N ous exprimons également notre soutien à tous les peuples qui se battent pour leur souveraineté et leur dignité, et nous condamnons le génocide sioniste à Gaza ainsi que les bombardements contre le Liban et l’Iran. (…) Ce que nous vivons dépasse largement des conflits isolés ou des crises locales : c’est la continuité d’un système. L’impérialisme change de visage – hier sous le drapeau du colonialisme, aujourd’hui à travers les multinationales, la dette, les bases militaires et les alliances imposées. L’Afrique dispose de plus de 30 % des ressources minières mondiales – cobalt, uranium, or, pétrole, gaz – et pourtant ses populations restent pauvres, l’essentiel des profits étant capté par des multinationales étrangères.

Cette ingérence se manifeste aussi à travers les institutions financières internationales, qui imposent des politiques d’austérité, réduisent les dépenses sociales et privatisent le secteur public — engendrant l’affaiblissement des États, le chômage et la pauvreté. Les bases militaires étrangères, implantées sous prétexte de lutte contre le terrorisme ou de stabilité régionale, violent la souveraineté de nos pays et aggravent souvent la situation. L’ingérence politique des pays occidentaux, à travers les pressions diplomatiques et l’influence sur les processus électoraux, suit la même logique.

Nous le disons clairement : l’Afrique n’a pas besoin de tutelle, mais de partenariats respectueux. La véritable indépendance ne se décrète pas – elle se construit par la souveraineté économique, politique et culturelle. Pour y parvenir, il faut renforcer les organisations syndicales, ouvrir un dialogue sincère et respectueux avec l’ensemble des organisations syndicales et sociales dans chaque pays, aller vers la souveraineté économique, créer des zones d’échanges équitables et valoriser les institutions africaines. Refuser la guerre, c’est refuser le système qui la produit. Le droit des peuples à disposer d’eux-mêmes doit être notre boussole.

 

« Nous sommes en train d’organiser une rencontre de l’espace syndical africain »
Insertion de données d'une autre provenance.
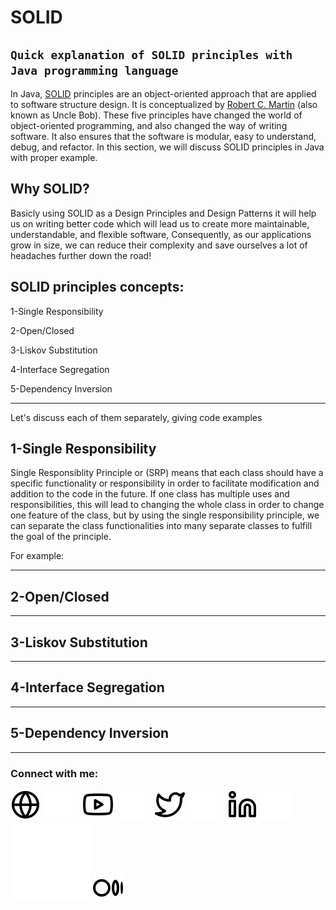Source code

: # SOLID

`Quick explanation of SOLID principles with Java programming language`
------
In Java, [SOLID](https://en.wikipedia.org/wiki/SOLID
) principles are an object-oriented approach that are applied to software structure design. It is conceptualized by [Robert C. Martin](https://en.wikipedia.org/wiki/Robert_C._Martin) (also known as Uncle Bob). These five principles have changed the world of object-oriented programming, and also changed the way of writing software. It also ensures that the software is modular, easy to understand, debug, and refactor. In this section, we will discuss SOLID principles in Java with proper example.

Why SOLID?
------

Basicly using SOLID as a Design Principles and Design Patterns it will help us on writing better code which will lead us to create more maintainable, understandable, and flexible software, Consequently, as our applications grow in size, we can reduce their complexity and save ourselves a lot of headaches further down the road!

SOLID principles concepts:
------
1-Single Responsibility

2-Open/Closed

3-Liskov Substitution

4-Interface Segregation

5-Dependency Inversion

-------------------------------------------------------------------------------------------------------------------

Let's discuss each of them separately, giving code examples  

1-Single Responsibility
------
Single Responsiblity Principle or (SRP) means that each class should have a specific functionality or responsibility in order to facilitate modification and addition to the code in the future.
If one class has multiple uses and responsibilities, this will lead to changing the whole class in order to change one feature of the class, but by using the single responsibility principle, we can separate the class functionalities into many separate classes to fulfill the goal of the principle.

For example:

-------------------------------------------------------------------------------------------------------------------

2-Open/Closed
------


-------------------------------------------------------------------------------------------------------------------

3-Liskov Substitution
------


-------------------------------------------------------------------------------------------------------------------

4-Interface Segregation
------


-------------------------------------------------------------------------------------------------------------------

5-Dependency Inversion
------


-------------------------------------------------------------------------------------------------------------------


### Connect with me:

[![website](./img/globe-light.svg)](https://ohmycodechallenge.blogspot.com#gh-light-mode-only)
[![website](./img/globe-dark.svg)](https://ohmycodechallenge.blogspot.com#gh-dark-mode-only)
&nbsp;&nbsp;
[![website](./img/youtube-light.svg)](https://www.youtube.com/channel/UC5VmIxVtLRsoqlMaan61wSQ#gh-light-mode-only)
[![website](./img/youtube-dark.svg)](https://www.youtube.com/channel/UC5VmIxVtLRsoqlMaan61wSQ#gh-dark-mode-only)
&nbsp;&nbsp;
[![website](./img/twitter-light.svg)](https://twitter.com/AhmadAk86120125#gh-light-mode-only)
[![website](./img/twitter-dark.svg)](https://twitter.com/AhmadAk86120125#gh-dark-mode-only)
&nbsp;&nbsp;
[![website](./img/linkedin-light.svg)](https://www.linkedin.com/in/ahmadakel/#gh-light-mode-only)
[![website](./img/linkedin-dark.svg)](https:www.linkedin.com/in/ahmadakel/#gh-dark-mode-only)
&nbsp;&nbsp;
[![website](./img/medium-light.svg)](https://medium.com/@ahmadakell#gh-light-mode-only)
[![website](./img/medium-dark.svg)](https://medium.com/@ahmadakell#gh-dark-mode-only)
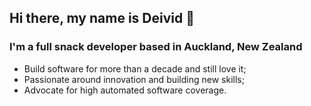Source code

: ## Hi there, my name is Deivid 👋

### I'm a full snack developer based in Auckland, New Zealand

- Build software for more than a decade and still love it;
- Passionate around innovation and building new skills;
- Advocate for high automated software coverage.

<!--
**deividfortuna/deividfortuna** is a ✨ _special_ ✨ repository because its `README.md` (this file) appears on your GitHub profile.

Here are some ideas to get you started:

- 🔭 I’m currently working on ...
- 🌱 I’m currently learning ...
- 👯 I’m looking to collaborate on ...
- 🤔 I’m looking for help with ...
- 💬 Ask me about ...
- 📫 How to reach me: ...
- 😄 Pronouns: ...
- ⚡ Fun fact: ...
-->

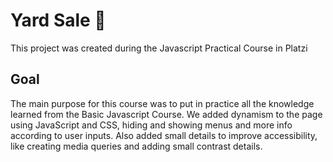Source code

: # Yard Sale 🛒

This project was created during the Javascript Practical Course in Platzi

## Goal

The main purpose for this course was to put in practice all the knowledge learned from the Basic Javascript Course.
We added dynamism to the page using JavaScript and CSS, hiding and showing menus and more info according to user inputs.
 Also added small details to improve accessibility, like creating media queries and adding small contrast details.
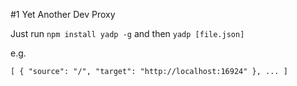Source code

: #1 Yet Another Dev Proxy

Just run `npm install yadp -g` and then `yadp [file.json]`

e.g. 

`[
	{
		"source": "/",
		"target": "http://localhost:16924"
	},
	...
]`


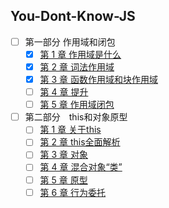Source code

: ## You-Dont-Know-JS

+ [ ] 第一部分 作用域和闭包
    - [x] [第 1 章 作用域是什么](https://github.com/zeromake/book-notes/issues/1)
    - [x] [第 2 章 词法作用域](https://github.com/zeromake/book-notes/issues/2)
    - [x] [第 3 章 函数作用域和块作用域](https://github.com/zeromake/book-notes/issues/3)
    - [ ] [第 4 章 提升](https://github.com/zeromake/book-notes/issues/4)
    - [ ] [第 5 章 作用域闭包](https://github.com/zeromake/book-notes/issues/5)
+ [ ] 第二部分　this和对象原型
    - [ ] [第 1 章 关于this](https://github.com/zeromake/book-notes/issues/6)
    - [ ] [第 2 章 this全面解析](https://github.com/zeromake/book-notes/issues/7)
    - [ ] [第 3 章 对象](https://github.com/zeromake/book-notes/issues/8)
    - [ ] [第 4 章 混合对象“类”](https://github.com/zeromake/book-notes/issues/9)
    - [ ] [第 5 章 原型](https://github.com/zeromake/book-notes/issues/10)
    - [ ] [第 6 章 行为委托](https://github.com/zeromake/book-notes/issues/11)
  • Intervention d’Abou Issaka, (Niger) (extraits)

Nous sommes en train d’organiser une rencontre de l’espace syndical africain sur le thème de la contribution des syndicats africains à la souveraineté des États – véritable indépendance, défis et perspectives –, prévue du 13 au 15 mai prochain. Je voulais simplement vous le signaler.
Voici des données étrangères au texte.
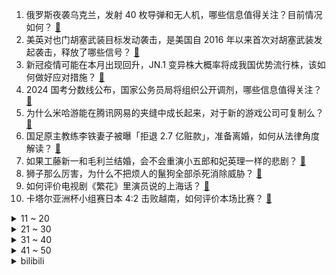 1. 俄罗斯夜袭乌克兰，发射 40 枚导弹和无人机，哪些信息值得关注？目前情况如何？ [:link:](https://www.zhihu.com/question/639484057)
2. 美英对也门胡塞武装目标发动袭击，是美国自 2016 年以来首次对胡塞武装发起袭击，释放了哪些信号？ [:link:](https://www.zhihu.com/question/639169153)
3. 新冠疫情可能在本月出现回升，JN.1 变异株大概率将成我国优势流行株，该如何做好应对措施？ [:link:](https://www.zhihu.com/question/639491152)
4. 2024 国考分数线公布，国家公务员局将组织公开调剂，哪些信息值得关注？ [:link:](https://www.zhihu.com/question/639476952)
5. 为什么米哈游能在腾讯网易的夹缝中成长起来，对于新的游戏公司可复制么？ [:link:](https://www.zhihu.com/question/635984307)
6. 国足原主教练李铁妻子被曝「拒退 2.7 亿赃款」，准备离婚，如何从法律角度解读？ [:link:](https://www.zhihu.com/question/639484635)
7. 如果工藤新一和毛利兰结婚，会不会重演小五郎和妃英理一样的悲剧？ [:link:](https://www.zhihu.com/question/639410899)
8. 狮子那么厉害，为什么不把烦人的鬣狗全部杀死消除威胁？ [:link:](https://www.zhihu.com/question/624607807)
9. 如何评价电视剧《繁花》里演员说的上海话？ [:link:](https://www.zhihu.com/question/638342410)
10. 卡塔尔亚洲杯小组赛日本 4:2 击败越南，如何评价本场比赛？ [:link:](https://www.zhihu.com/question/639502004)
<details>
<summary>11 ~ 20</summary>

11. 一日不见，下一句你知道吗？ [:link:](https://www.zhihu.com/question/639314390)
12. 信念感是fi还是ni？ [:link:](https://www.zhihu.com/question/629986122)
13. 写作没天赋很痛苦怎么办？ [:link:](https://www.zhihu.com/question/639445850)
14. 花旗业绩低迷，宣布裁员 2 万人，约占其员工总数的 10%，哪些信息值得关注？ [:link:](https://www.zhihu.com/question/639470606)
15. 哈尔滨旅游爆火，「山河四省」文旅局集体上演「题海战术」宣传家乡，如何看待此事？谁能成为下一个「尔滨」？ [:link:](https://www.zhihu.com/question/639430099)
16. 如何看待女生在青岛栈桥帮游客拍照，遭同行威胁驱赶「免费拍也不行」？ [:link:](https://www.zhihu.com/question/639013377)
17. 旅游一日1000元住酒店，吃250元，还是1000元吃三餐，住250一天的酒店，哪种体验感更好？ [:link:](https://www.zhihu.com/question/637085768)
18. 马伊琍拍《繁花》三年没见过游本昌，如何看待此事？这种情况正常吗？ [:link:](https://www.zhihu.com/question/639414749)
19. 4090对男生的吸引力有多大？为什么那么多男生都对4090那么感兴趣？ [:link:](https://www.zhihu.com/question/639491484)
20. 全球航运成本越来越高，部分航线上的集装箱价格近期飙升近 600%，哪些信息值得关注？ [:link:](https://www.zhihu.com/question/639492169)
</details>
<details>
<summary>21 ~ 30</summary>

21. 为什么有些人的控制欲很强？「控制的本质」源于什么样的心理？ [:link:](https://www.zhihu.com/question/632629359)
22. 什么证据可以证明古埃及有过“洪水农业”？ [:link:](https://www.zhihu.com/question/639045105)
23. 带“海”的诗词有哪些？ [:link:](https://www.zhihu.com/question/639474535)
24. 文笔挑战：“人生已近黄昏，___________”你会怎么接下一句？ [:link:](https://www.zhihu.com/question/639500309)
25. 胡塞驳斥美空袭也门多地是「自卫」的说法，抨击美英空袭胡塞武装是在发动「侵略」，哪些信息值得关注？ [:link:](https://www.zhihu.com/question/639483758)
26. 能分享一张相册里你最喜欢的照片吗? [:link:](https://www.zhihu.com/question/629887065)
27. 土耳其空袭伊叙境内库尔德武装目标，会引起哪些连锁反应？ [:link:](https://www.zhihu.com/question/639476424)
28. 如何用一句话证明你是《DOTA2》的老玩家？ [:link:](https://www.zhihu.com/question/638860998)
29. 《繁花》书中哪部分最震撼你的三观？ [:link:](https://www.zhihu.com/question/597662749)
30. 职场上，最重要的到底是什么？ [:link:](https://www.zhihu.com/question/633858851)
</details>
<details>
<summary>31 ~ 40</summary>

31. 为什么很多小孩不喜欢吃青菜？ [:link:](https://www.zhihu.com/question/639172518)
32. 你身边有哪些让人三观炸裂的事？ [:link:](https://www.zhihu.com/question/636442105)
33. 实时 Linux 内核音质会更好吗? [:link:](https://www.zhihu.com/question/530950907)
34. 如何评价综艺《声生不息·家年华》第七期？ [:link:](https://www.zhihu.com/question/639329443)
35. 美国科学家开发「青春痘疫苗」或将面世，你期待吗？哪些信息值得关注？ [:link:](https://www.zhihu.com/question/639056001)
36. 有奖征集 ｜ 在你的生活中，你的身边，都发生了哪些和中国邮政相关的事儿？ [:link:](https://www.zhihu.com/question/637627982)
37. 韩军方称朝鲜向半岛东部海域发射弹道导弹，具体情况如何？将带来哪些影响？ [:link:](https://www.zhihu.com/question/639494386)
38. 如何评价《白荆回廊》这款手机游戏？ [:link:](https://www.zhihu.com/question/504471143)
39. 樊振东因伤申请退赛，对他职业生涯会有什么影响？ [:link:](https://www.zhihu.com/question/639358816)
40. 「早教第一股」美吉姆深圳门店近日全部停业，有家长还剩近 2 万元课时费，哪些信息值得关注？ [:link:](https://www.zhihu.com/question/639492194)
</details>
<details>
<summary>41 ~ 50</summary>

41. 亚洲杯国足 0:0 塔吉克斯坦，如何评价主裁判胡瓦伊什的表现？ [:link:](https://www.zhihu.com/question/639474516)
42. 世界气象组织正式确认 2023 年为有记录以来最热年份，如何解释此现象？气温升高会带来哪些影响？ [:link:](https://www.zhihu.com/question/639415631)
43. 学生党一枚，怎样才能领到阿里云的免费服务器？适合在校学生的服务器有哪些？ [:link:](https://www.zhihu.com/question/639413049)
44. 手机中的卫星电话功能是智商税吗？ [:link:](https://www.zhihu.com/question/636162748)
45. 报道称大批年轻人买 1996 年旧日历过新年，价格飙升 30 倍，成交量飙升 600%，如何看待此事？ [:link:](https://www.zhihu.com/question/639224731)
46. 《如果奔跑是我的人生》在中央八台黄金强档剧场首播，如何评价杨超越在剧中的表现？ [:link:](https://www.zhihu.com/question/639107506)
47. 马来西亚公开赛，石宇奇2:1战胜安赛龙，如何评价本场比赛？ [:link:](https://www.zhihu.com/question/639439466)
48. 什么叫中国人的浪漫？ [:link:](https://www.zhihu.com/question/638573300)
49. 23-24 赛季 英超第21轮曼城3:2逆转纽卡斯尔联 ，德布劳内替补破门+助攻，如何评价这场比赛？ [:link:](https://www.zhihu.com/question/639451374)
50. 如何看待父母玩《王者荣耀》？ [:link:](https://www.zhihu.com/question/303534864)
</details><details>
<summary>bilibili</summary>

</details>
Sur le fond, il faut dire la vérité : nous avons été victimes de beaucoup de manipulations entre nous, orchestrées par l’impérialisme. Aujourd’hui, le problème se situe aussi entre nous – dans nos familles politiques, dans la gouvernance de nos organisations. J’ai été député, et je sais comment se déroulent les élections dans nos systèmes politiques. Il en est de même dans le monde socioprofessionnel et syndical : les élections professionnelles se déroulent souvent dans des conditions imposées de l’extérieur par l’impérialisme français. Nous devons en être conscients et nous organiser en conséquence. Aujourd’hui au Niger nous sommes au stade de la rupture avec la dépendance économique et nous accompagnons cela. (…)

 

Parmi les conclusions apportées par Louisa Hanoune du Parti des travailleurs d’Algérie 

Les comptes rendus de cette conférence seront mis en forme, largement diffusés et utilisés comme bulletins d’information  (…) . Il faut que notre travail ne reste pas au niveau des discussions entre nous – il doit se traduire sur le terrain, à travers des campagnes, en lien avec nos camarades en Europe et sur le continent américain lorsqu’ils préparent leurs actions communes. (…) 

Le temps qui nous était imparti a été largement dépassé – c’est toujours difficile en visioconférence. Mais nous nous quittons avec la perspective de nous retrouver en présentiel avant la fin de l’année. Les échanges entre nous d’ici là nous permettront d’approfondir nos relations et nos connaissances, et d’arriver à cette conférence avec la détermination que requièrent les enjeux posés à l’échelle planétaire : la défense de l’humanité et de la civilisation humaine contre la barbarie impérialiste.